Sr. Jeanne Bessette, OSF, Ed.D. Honored

Jeanne-at-convocation-web On May 7, Sister Jeanne Bessette was presented with an honorary Doctor of Humane Letters degree from Mount St. Joseph University in Cincinnati, Ohio, for her lifelong commitment to education, her dedication to her community of religious Sisters and for her hope that all children can reach their greatest potential through education.

Sister Jeanne has served as president and CEO of DePaul Cristo Rey (DPCR) High School in Cincinnati – a sponsored institution of the Sisters of Charity of Cincinnati – since 2009, the year it was founded.  Through Sister Jeanne’s vision and commitment to education, the school has grown from an idea to 280 students from across the city and a staff of 50. There have now been two graduating classes, with all students having been accepted into college.

DePaul Cristo Rey, one of 30 high schools serving urban youth in the nationwide Cristo Rey Network, is a college preparatory high school that uses a Corporate Work Study program providing students with real-life work experience throughout their high school years. With support from the Cincinnati business community, students work five days a month which assists in financing more than 70 percent of their education.
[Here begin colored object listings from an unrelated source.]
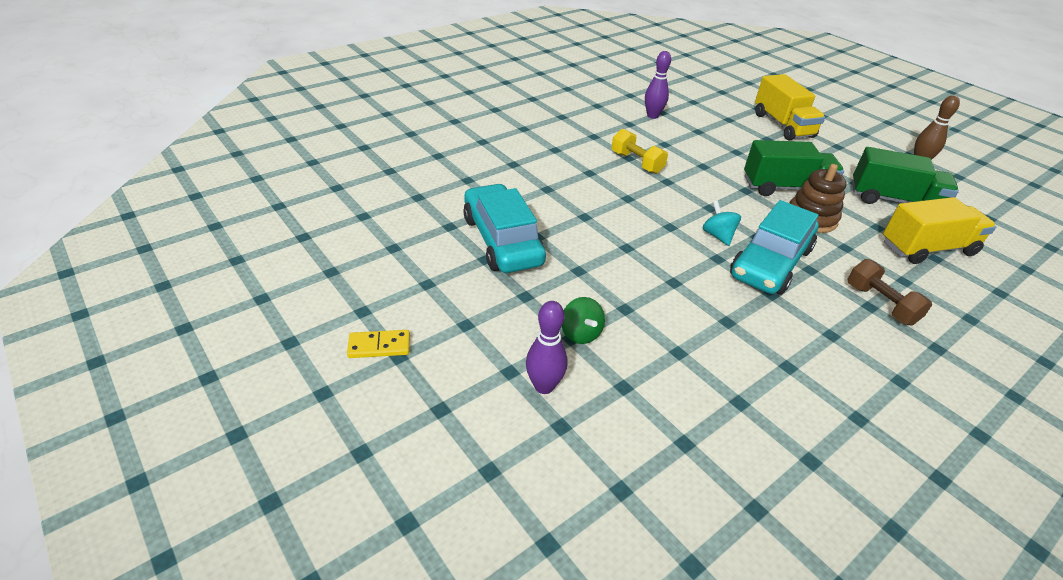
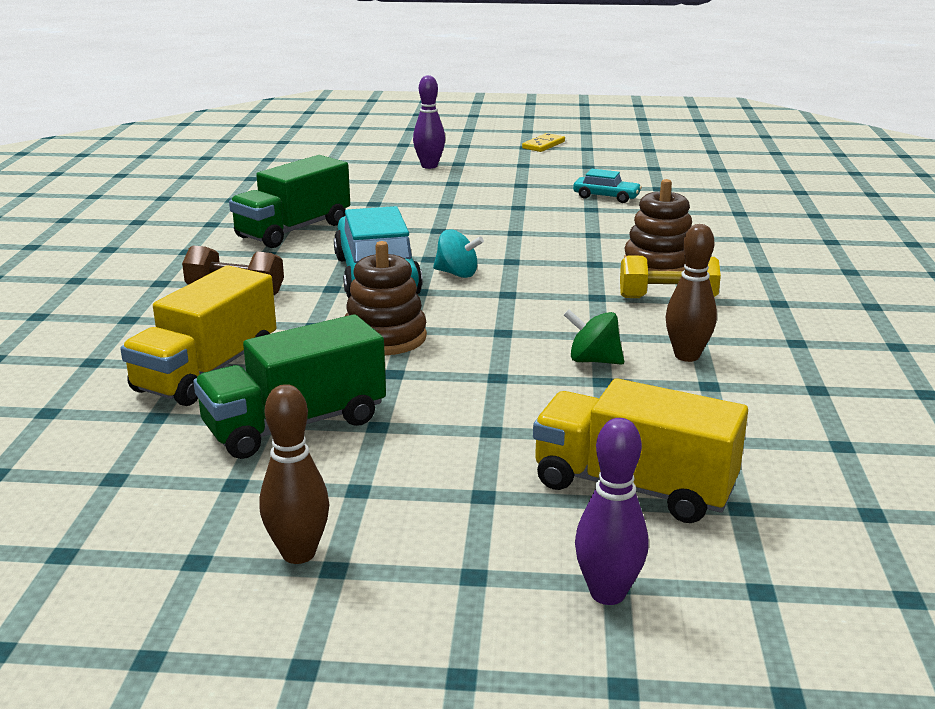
camera: 135 degrees right, 15 degrees down
(502, 240) = (606, 197): turquoise car -> turquoise car, size x0.47
(580, 333) = (450, 186): green spinning top -> green spinning top (593, 360)
(597, 179) = (659, 264): none -> brown stacking toy
(652, 116) = (809, 373): purple bowling pin -> purple bowling pin (607, 593)
(684, 141) = (687, 356): none -> brown bowling pin
(786, 187) = (463, 361): green truck -> green truck (293, 230)

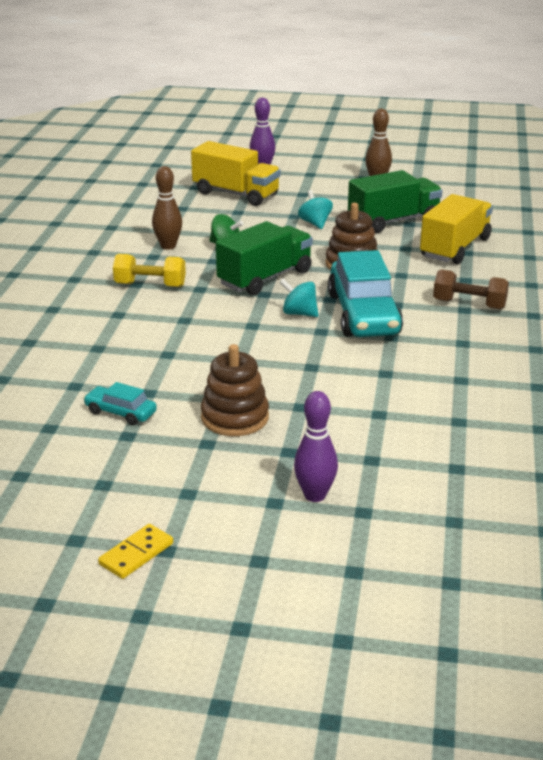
camera: 175 degrees left, 5 degrees up
(293, 230) = (450, 372): green truck -> green truck (265, 278)
(447, 413) = (315, 223): none -> turquoise spinning top
(659, 264) = (132, 316): brown stacking toy -> brown stacking toy (235, 417)

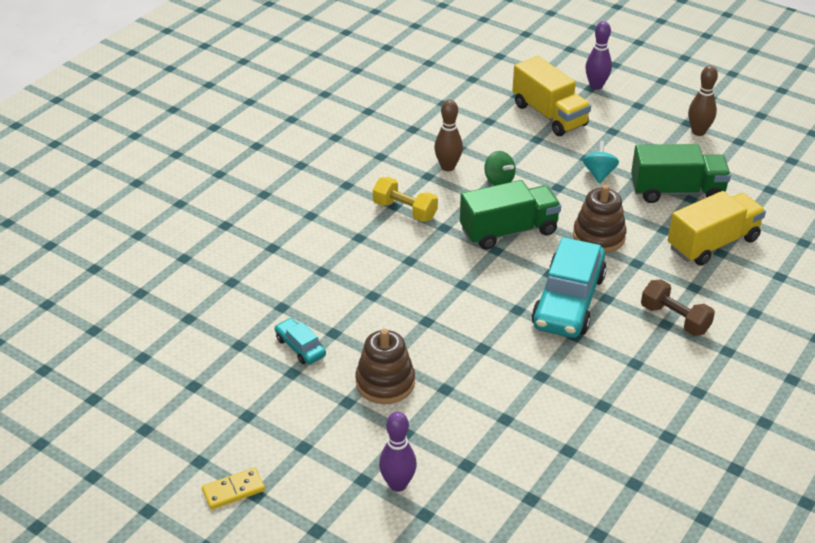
camera: 25 degrees right, 10 degrees up
(299, 313) = (511, 283): turquoise spinning top -> none

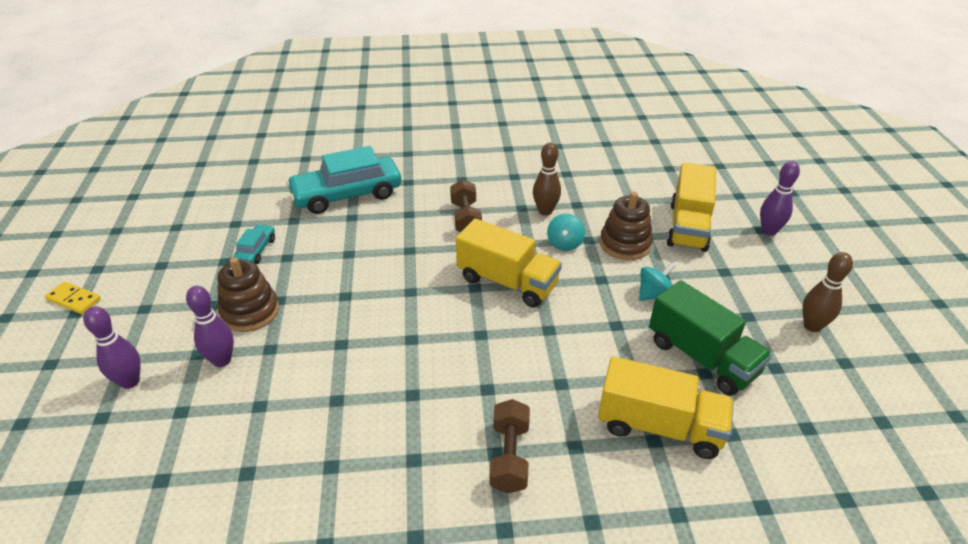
camera: 50 degrees right, 0 degrees up
(405, 210) = (466, 218): yellow dumbbell -> brown dumbbell
(430, 421) = (222, 360): none -> purple bowling pin
(499, 180) = (564, 244): green spinning top -> turquoise spinning top
(508, 231) = (507, 282): green truck -> yellow truck
(568, 301) = (455, 365): turquoise car -> turquoise car (347, 195)
(598, 236) = (567, 338): brown stacking toy -> brown stacking toy (625, 244)

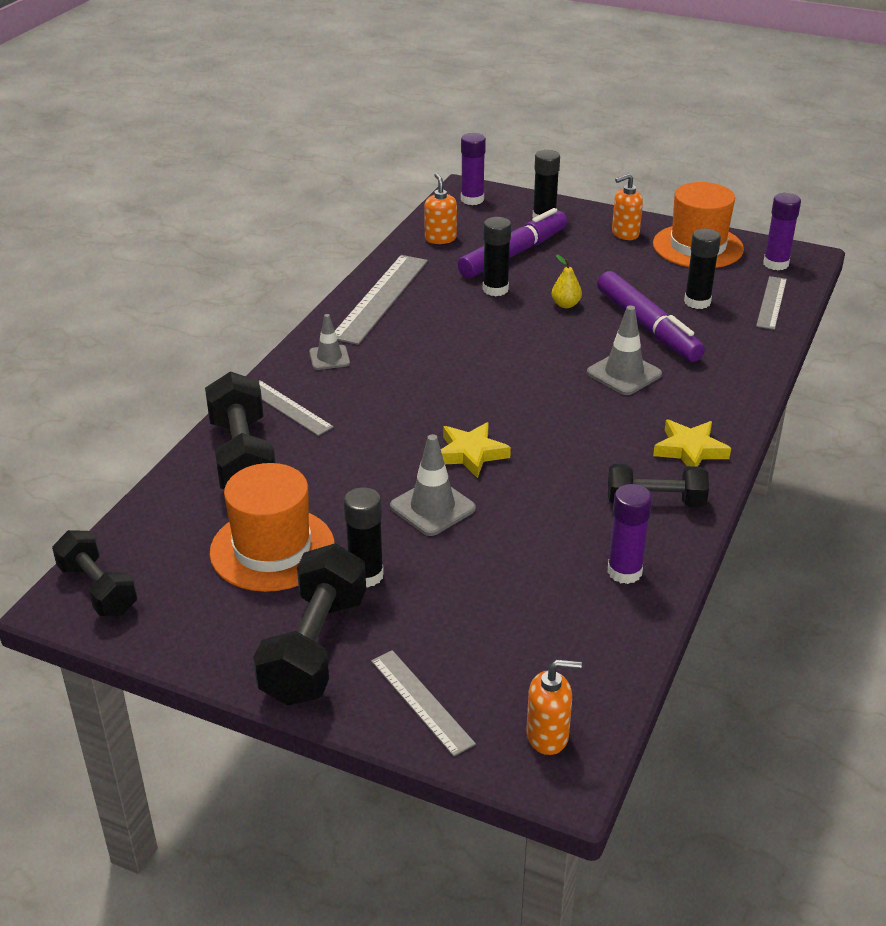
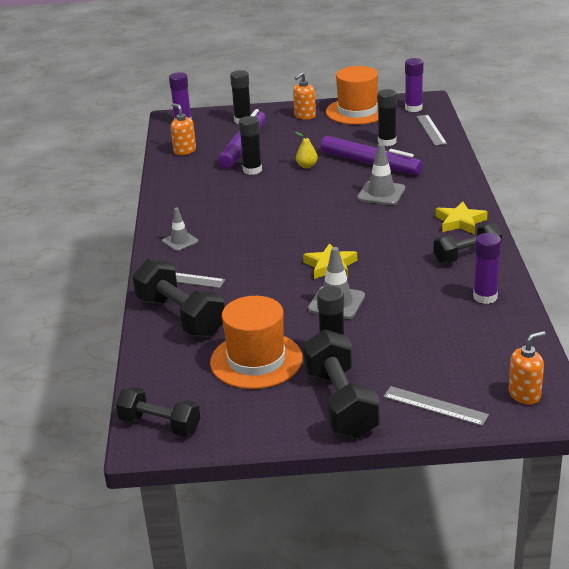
camera: 25 degrees left, 5 degrees down
(380, 298) = (179, 197): grey ruler -> none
Sister Jeanne received a doctorate from the University of San Francisco, a master’s degree from Loyola University of Chicago and a bachelors’ degree from the University of St. Francis in Joliet. She has also received multiple honors for her work in the area of education. No stranger to leadership, Sister Jeanne has served on the Joliet Franciscan Governing Board for eight years, as well as serving as principal at Trinity High School in River Forest, Illinois.

Sister Jeanne shares stories of how the lives of DPCR students are changed through education. The students come from predominantly low-income families who, without DPCR, would not have access to a quality education.  As any Joliet Franciscan Sister will agree, Sister Jeanne believes that the cycle of poverty can be broken through a quality education.